Optimizing for Memory-Bound Scenarios

  • Goal: Minimize data transfer cycles by maximizing computation done per load.
    • Example: Using a larger batch size allows processing more samples per load, reducing the total number of loads required.
  • Techniques:
    • Quantization: Reduces the precision of model weights, making them faster to transfer and process.
    • QLoRa: A memory-efficient training method that further reduces memory footprint compared to standard LoRa.
  • Example: The “3090 basement rig” showed significant speed improvements when using these techniques due to a larger achievable batch size.

Impact of Hardware on Optimization Strategies

  • Memory Bandwidth Constraints: On slower machines or those with limited interconnect bandwidth, optimizing for memory bandwidth is crucial. Techniques like quantization and larger batch sizes yield significant gains.

  • High-End Systems:

    • Systems like the H100 with fast NVLink interconnects and ample GPU memory minimize the data transfer bottleneck.
    • Model weights can reside in fast GPU memory, even across multiple GPUs, allowing for rapid loading.
    • Computation becomes the limiting factor, not memory bandwidth.
  • Example: In tests on an H100, increasing batch size or using quantization didn’t significantly impact runtime. The bottleneck was compute speed, not data transfer.

Adapting to Hardware Limitations

  • Understand Your Hardware: Identify whether your system is memory-bound or compute-bound.
  • Optimize Accordingly:
    • Memory-Bound: Prioritize techniques like quantization, QLoRa, and increasing batch size to minimize data transfer.
    • Compute-Bound: Focus on maximizing computational efficiency, as data transfer is less of a concern.

Q&A Session

CPU Offloading

  • Question: Is CPU offloading useful for training or just inference?

  • Answer: CPU offloading can be beneficial for training large models that exceed single GPU memory, even with multiple GPUs. It allows for larger batch sizes by storing model weights on the CPU and copying them to the GPU as needed. However, it’s less effective with smaller models or abundant GPU memory.

  • Recommendation: Start with default settings and gradually introduce optimizations like quantization, batch size increases, data parallelism, and sharding, evaluating performance gains at each step.

Quantization Sweet Spot

  • Question: How to find the optimal balance between compression and accuracy with quantization?

  • Answer: Quantization below 4 bits can negatively impact accuracy. Combining 4-bit quantization with LoRA (adapters) often maintains performance comparable to no quantization.

  • Recommendation: Use 4-bit quantization with LoRA as a starting point. Keep the LoRA in higher precision.

Gradient Accumulation

  • Question: Clarification on gradient accumulation and micro batch size.

  • Answer: Gradient accumulation simulates larger batch sizes by accumulating gradients over multiple smaller “micro batches” before updating model weights. This is useful when target batch sizes exceed GPU memory.

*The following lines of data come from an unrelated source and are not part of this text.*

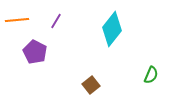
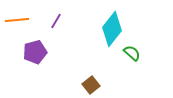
purple pentagon: rotated 30 degrees clockwise
green semicircle: moved 19 px left, 22 px up; rotated 72 degrees counterclockwise
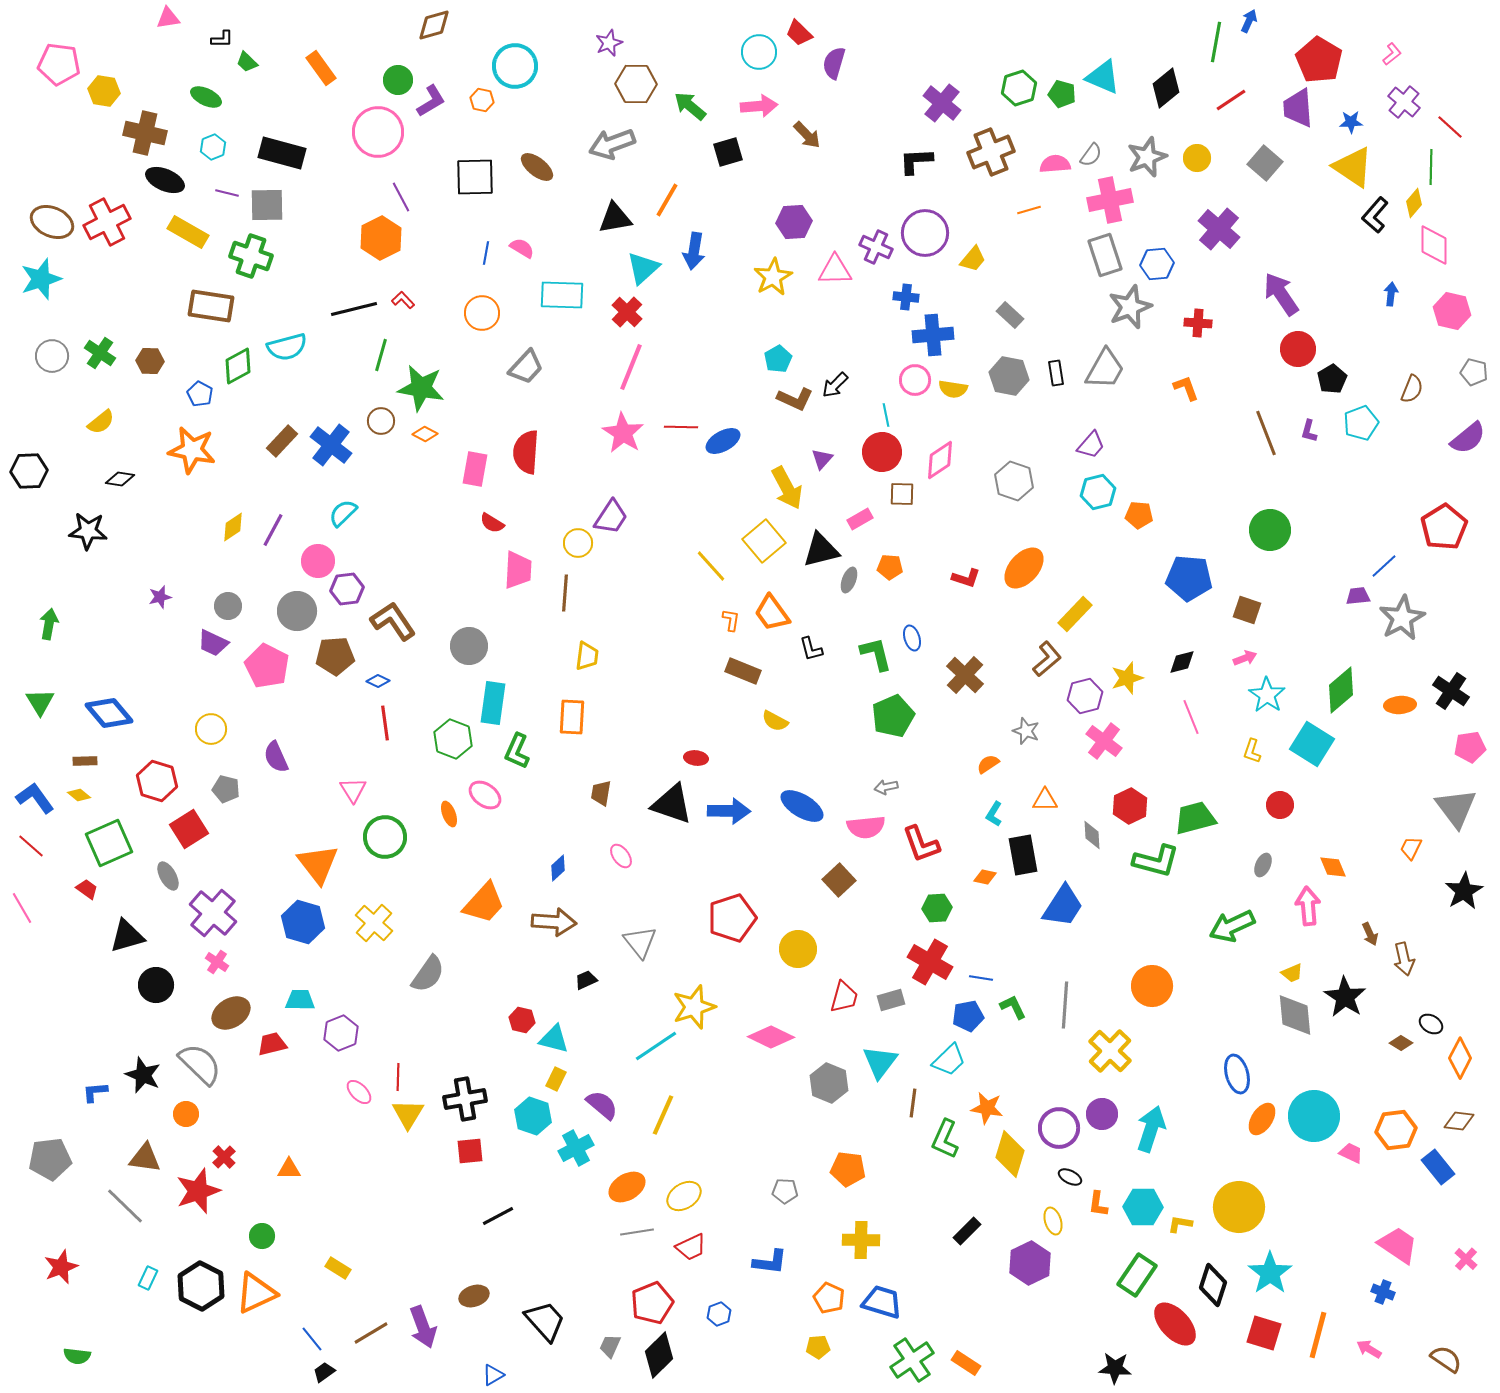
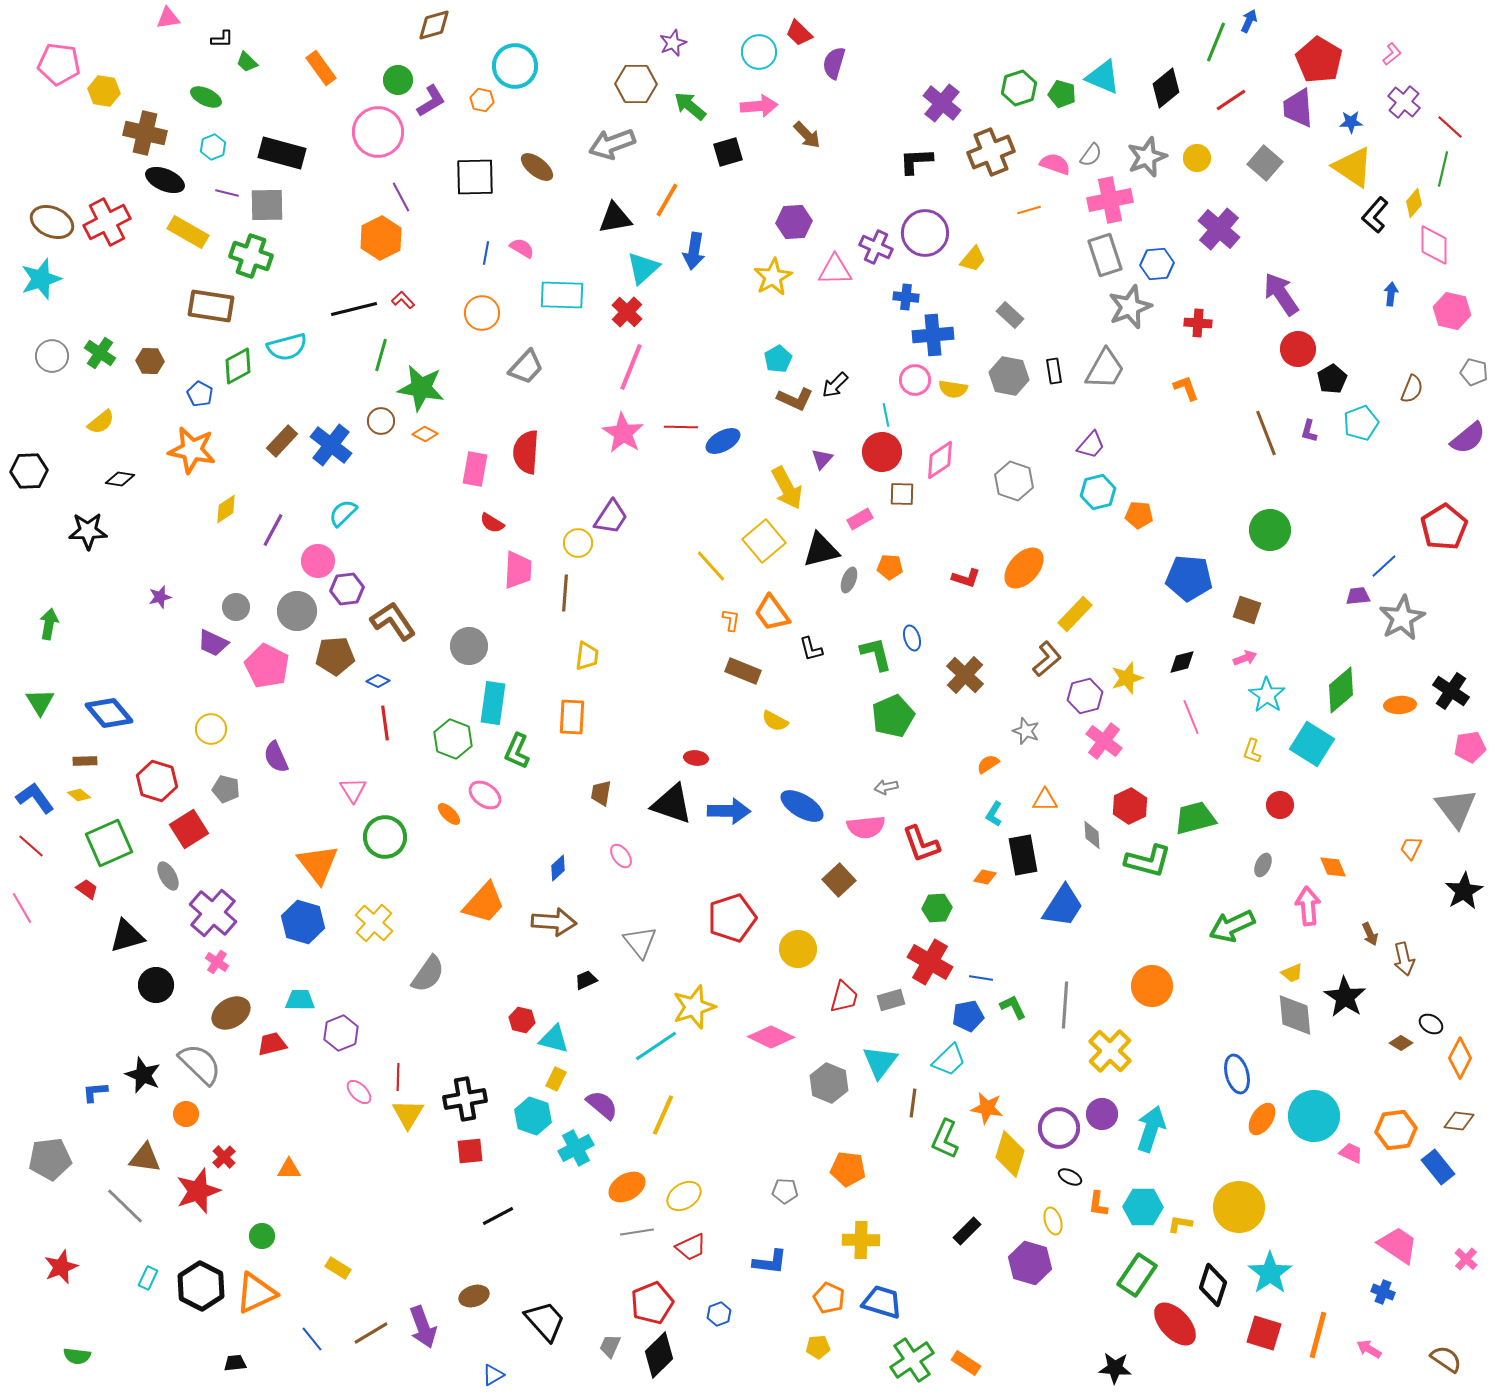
green line at (1216, 42): rotated 12 degrees clockwise
purple star at (609, 43): moved 64 px right
pink semicircle at (1055, 164): rotated 24 degrees clockwise
green line at (1431, 167): moved 12 px right, 2 px down; rotated 12 degrees clockwise
black rectangle at (1056, 373): moved 2 px left, 2 px up
yellow diamond at (233, 527): moved 7 px left, 18 px up
black star at (88, 531): rotated 6 degrees counterclockwise
gray circle at (228, 606): moved 8 px right, 1 px down
orange ellipse at (449, 814): rotated 25 degrees counterclockwise
green L-shape at (1156, 861): moved 8 px left
purple hexagon at (1030, 1263): rotated 18 degrees counterclockwise
black trapezoid at (324, 1372): moved 89 px left, 9 px up; rotated 30 degrees clockwise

  • Example: To achieve an effective batch size of 32 with a GPU limited to 8 samples, run 4 micro batches of 8 samples each before updating.

  • Recommendation: Use gradient accumulation to reach a reasonable effective batch size (16, 32, 64), particularly when training with small batch sizes (1 or 2).

Multiple LoRAs

  • Question: Do multiple LoRAs update the same or different model parameters?

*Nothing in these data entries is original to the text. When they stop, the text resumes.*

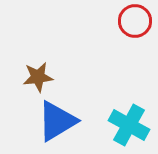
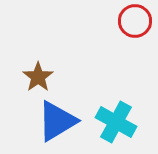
brown star: rotated 28 degrees counterclockwise
cyan cross: moved 13 px left, 3 px up
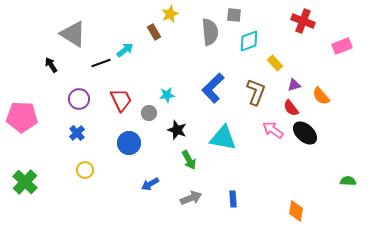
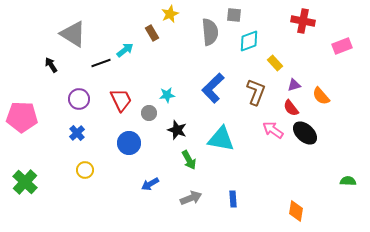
red cross: rotated 10 degrees counterclockwise
brown rectangle: moved 2 px left, 1 px down
cyan triangle: moved 2 px left, 1 px down
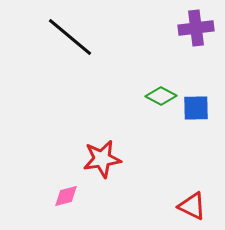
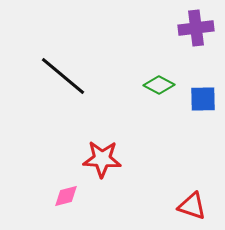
black line: moved 7 px left, 39 px down
green diamond: moved 2 px left, 11 px up
blue square: moved 7 px right, 9 px up
red star: rotated 12 degrees clockwise
red triangle: rotated 8 degrees counterclockwise
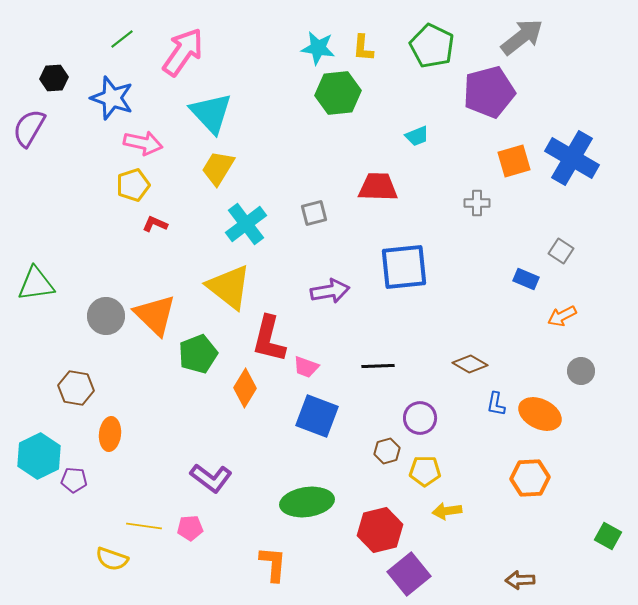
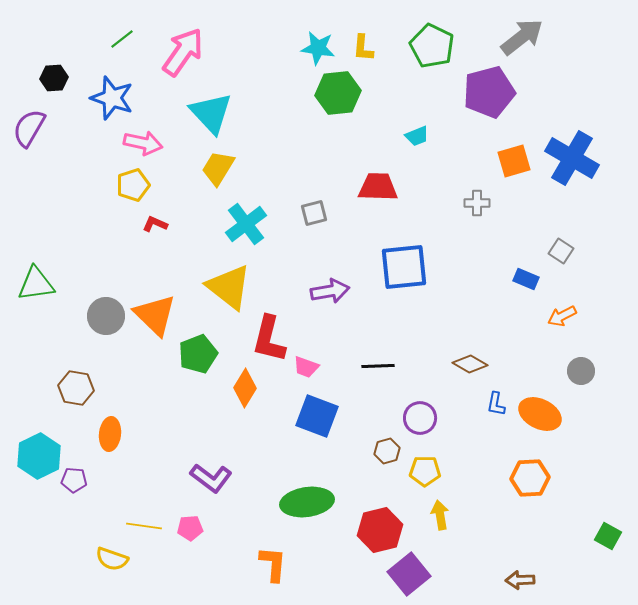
yellow arrow at (447, 511): moved 7 px left, 4 px down; rotated 88 degrees clockwise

  • Answer: Typically, multiple LoRAs update the same weights. Each LoRA targets specific layers defined in its configuration.


  • Balancing Act: Fine-tuning involves minimizing data movement and maximizing computation efficiency.
  • Memory Management:
    • LoRA: Reduces memory by training a smaller set of parameters.
    • Quantization: Stores weights using fewer bits.
    • Experimentation: Key to finding the right trade-offs between memory, speed, and accuracy.
  • Memory Allocation:
    • Model Size: Larger models require more memory for weights and gradients.
    • Batch Size and Context Length: Increasing either requires more memory for activations and intermediate values.
  • Memory Optimization Strategies:
    • Reduce context length if possible.
    • Quantize weights.
    • Offload to CPU.
  • Practical Estimation: Instead of complex formulas, estimate memory requirements based on measurements from a single layer and extrapolate for the entire model.